Le ossa rinvenute in un monastero di un isola della Bulgaria potrebbero essere quelle di San Giovanni Battista. L'esame al carbonio 14 rivela come i resti sarebbero del I secolo dopo Cristo.

Le ossa ritrovate nel 2010 nel sottosuolo di una chiesa bulgara potrebbero appartenere a San Giovanni Battista, la "voce nel deserto" , il predicatore cugino di Gesù.
In base ad una nuova datazione al carbonio 14 effettuata dagli studiosi dell'Università britannica di Oxford, infatti, la falange esaminata risalirebbe al I secolo, l'epoca in cui visse San Giovanni.
Gli scienziati hanno ammesso la loro sorpresa nello scoprire quanto questi resti fossero antichi, ma sottolineano che ciò non basta, naturalmente, per autenticare l'eventuale reliquia.
"Pensavamo che fossero più recenti, tra il III e il IV secolo - spiegano i ricercatori - Invece i risultati indicano davvero qualcuno vissuto nel I secolo", precisando: "Non possiamo e probabilmente non potremo mai rispondere alla domanda se si tratti o meno di san Giovanni Battista".
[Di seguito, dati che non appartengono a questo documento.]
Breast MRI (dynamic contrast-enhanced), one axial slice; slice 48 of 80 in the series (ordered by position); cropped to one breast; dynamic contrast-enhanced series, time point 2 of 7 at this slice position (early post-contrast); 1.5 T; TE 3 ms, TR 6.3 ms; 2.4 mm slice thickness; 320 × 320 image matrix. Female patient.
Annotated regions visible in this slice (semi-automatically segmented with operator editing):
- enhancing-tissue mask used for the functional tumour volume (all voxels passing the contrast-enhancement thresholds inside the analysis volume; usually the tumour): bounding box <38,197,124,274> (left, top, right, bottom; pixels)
Il ritrovamento dei resti avviene nel 2010, quando un gruppo di archeologi trova, sotto un monastero medievale del'isola bulgara di Sveti Ivan (letteralmente 'Giovanni Battista') un sarcofago di marmo con dentro dei resti umani, tra cui la falange di una mano, un dente e la parte anteriore di un cranio.
Sul sarcofaco vi era incisa una "iscrizione in greco antico", che conterrebbe un riferimento proprio a Giovanni Battista.
Prima degli scienziati di Oxford, anche alcuni ricercatori dell'Università di Copenaghen hanno analizzato il DNA delle ossa trovate all'interno della tomba, ed erano giunti alla conclusione che esse appartenevano a un singolo individuo.
Thomas Higham e Christopher Ramsey della Oxford hanno quindi tentato la datazione precisa dei resti, ottenuta proprio grazie alla falange perché l'unica che conteneva abbastanza collagene per permettere un esame con il carbonio radioattivo.
Secondo gli archeologi, le ossa, forse di San Giovanni Battista, sarebbero arrivate sull'isola bulgara da Antiochia, in Turchia, dove una reliquia che si diceva fosse la mano destra del santo fu conservata fino al decimo secolo.